C’est avec émotion que M. Kakule Kavyavu Jean-Baptiste est revenu sur les débuts de son aventure éducative. En 1994, le Complexe Scolaire Socapi ouvrait ses portes avec seulement deux salles de classe destinées à la première et à la deuxième année primaire. Grâce à une vision claire et à une croissance progressive, une nouvelle classe était ajoutée chaque année, permettant à l’établissement d’évoluer jusqu’au cycle secondaire.

Cette stratégie de développement a porté ses fruits en 2006 lorsque la première promotion de diplômés a enregistré un taux de réussite de 100 %, avec 7 lauréats sur 7 candidats présentés aux examens d’État.

La plus grande fierté du gestionnaire reste le parcours de nombreux anciens élèves qui se distinguent aujourd’hui dans différents secteurs de la vie nationale et internationale. Parmi eux figurent notamment l’Abbé Mirembe ainsi que plusieurs cadres et professionnels évoluant aux États-Unis et dans d’autres pays, témoignant de la qualité de la formation reçue au Complexe Scolaire Sokapi.

Discipline et qualité, les piliers de la réussite

Dans un contexte marqué par la prolifération des écoles privées à Butembo, M. Kakule Kavyavu Jean-Baptiste attribue la confiance des parents à deux valeurs fondamentales : la discipline et l’excellence académique.

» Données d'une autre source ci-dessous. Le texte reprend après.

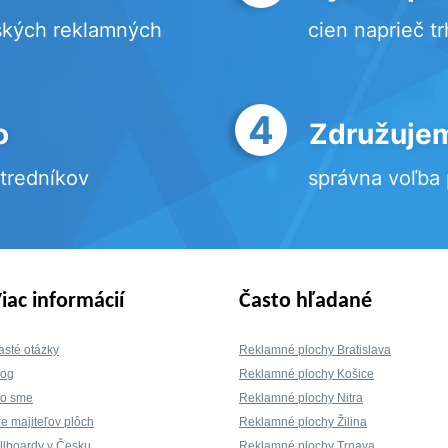
ských reklamných
cien naprieč t
4
o
Združujem
stredníkov
správna voľba
iac informácií
Často hľadané
asté otázky
Reklamné plochy Bratislava
log
Reklamné plochy Košice
to sme
Reklamné plochy Nitra
re majiteľov plôch
Reklamné plochy Žilina
illboardy v Česku
Reklamné plochy Trnava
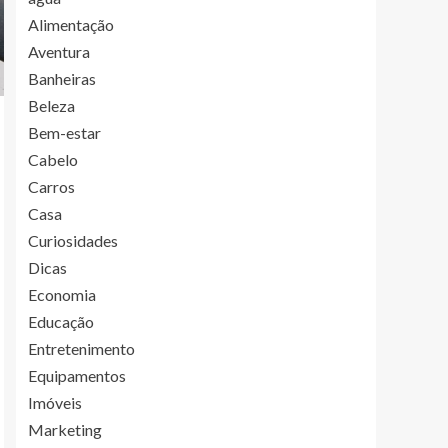
Alimentação
Aventura
Banheiras
Beleza
Bem-estar
Cabelo
Carros
Casa
Curiosidades
Dicas
Economia
Educação
Entretenimento
Equipamentos
Imóveis
Marketing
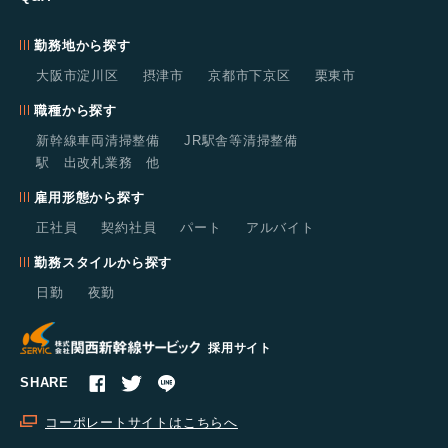
勤務地から探す
大阪市淀川区
摂津市
京都市下京区
栗東市
職種から探す
新幹線車両清掃整備
JR駅舎等清掃整備
駅 出改札業務 他
雇用形態から探す
正社員
契約社員
パート
アルバイト
勤務スタイルから探す
日勤
夜勤
採用サイト
SHARE
コーポレートサイトはこちらへ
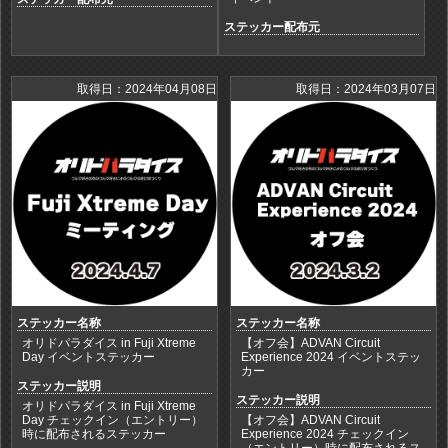
ステッカー配布元
取得日：2024年04月08日
取得日：2024年03月07日
ステッカー名称
ステッカー名称
オリドパラダイス in Fuji Xtreme
【オフ会】ADVAN Circuit
Day イベントステッカー
Experience 2024 イベントステッ
カー
ステッカー説明
ステッカー説明
オリドパラダイス in Fuji Xtreme
Day チェックイン（エントリー）
【オフ会】ADVAN Circuit
時に配布されるステッカー
Experience 2024 チェックイン
（エントリー）時に配布されるス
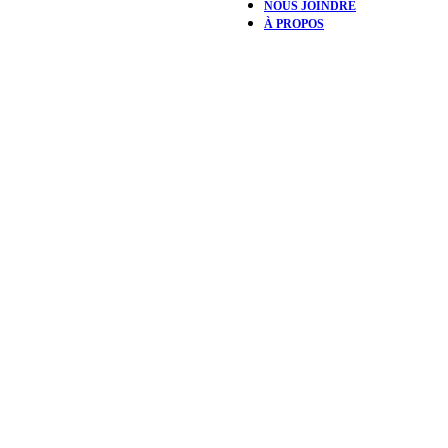
NOUS JOINDRE
À PROPOS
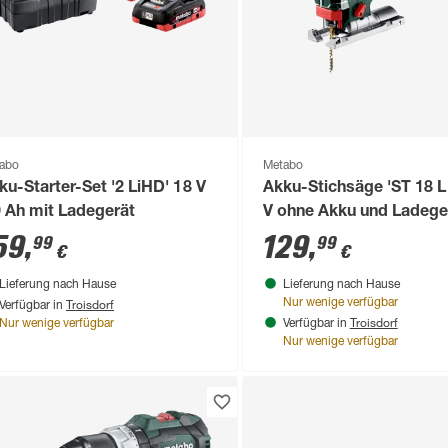
abo
Metabo
ku-Starter-Set '2 LiHD' 18 V
Akku-Stichsäge 'ST 18 L 
0 Ah mit Ladegerät
V ohne Akku und Ladege
59
,
129
,
99
99
€
€
Lieferung nach Hause
Lieferung nach Hause
Troisdorf
Nur wenige verfügbar
Verfügbar in
Troisdorf
Nur wenige verfügbar
Verfügbar in
Nur wenige verfügbar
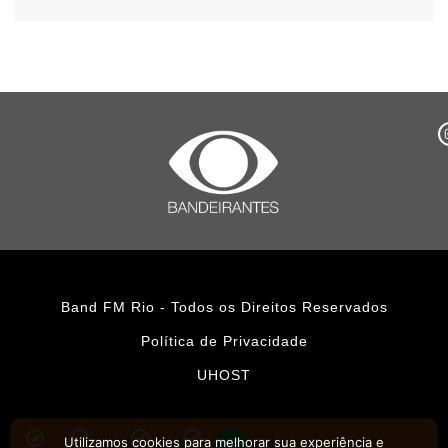
Band FM Rio - Todos os Direitos Reservados
Política de Privacidade
UHOST
Utilizamos cookies para melhorar sua experiência e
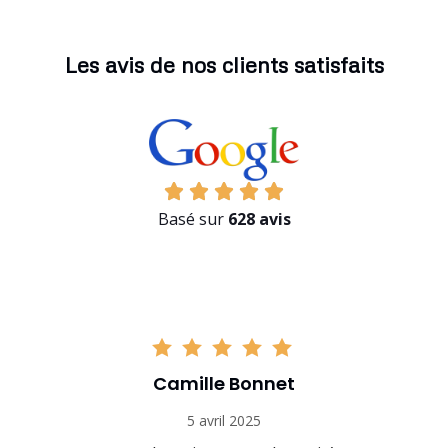
Les avis de nos clients satisfaits
Basé sur
628 avis
Camille Bonnet
5 avril 2025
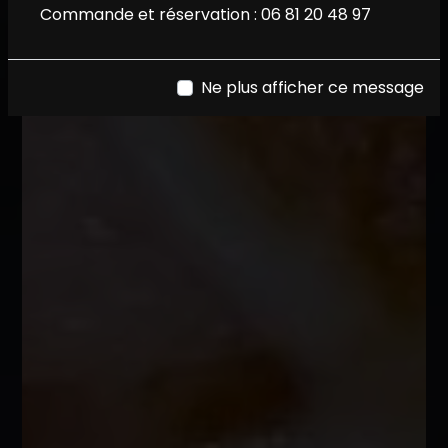
Commande et réservation :
06 81 20 48 97
Ne plus afficher ce message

Selon lui, la rigueur dans le recrutement des enseignants et le suivi constant des apprenants constituent les principaux leviers de performance de l’établissement.

Situé dans la commune de Bulengera, à proximité de l’aérodrome de Rughenda, le Complexe Scolaire Socapi poursuit sa modernisation en améliorant continuellement ses infrastructures. L’école offre plusieurs filières de formation, notamment la Pédagogie générale, la Commerciale et Gestion, la Nutrition, l’Agronomie, l’Électronique ainsi que la Construction.

À travers cette distinction décernée lors de la JOUNEPA 2026, c’est tout le parcours de M. Kakule Kavyavu Jean-Baptiste qui est salué : celui d’un éducateur visionnaire ayant consacré plus de trente ans à bâtir une institution devenue une référence dans le paysage éducatif de Butembo-Lubero.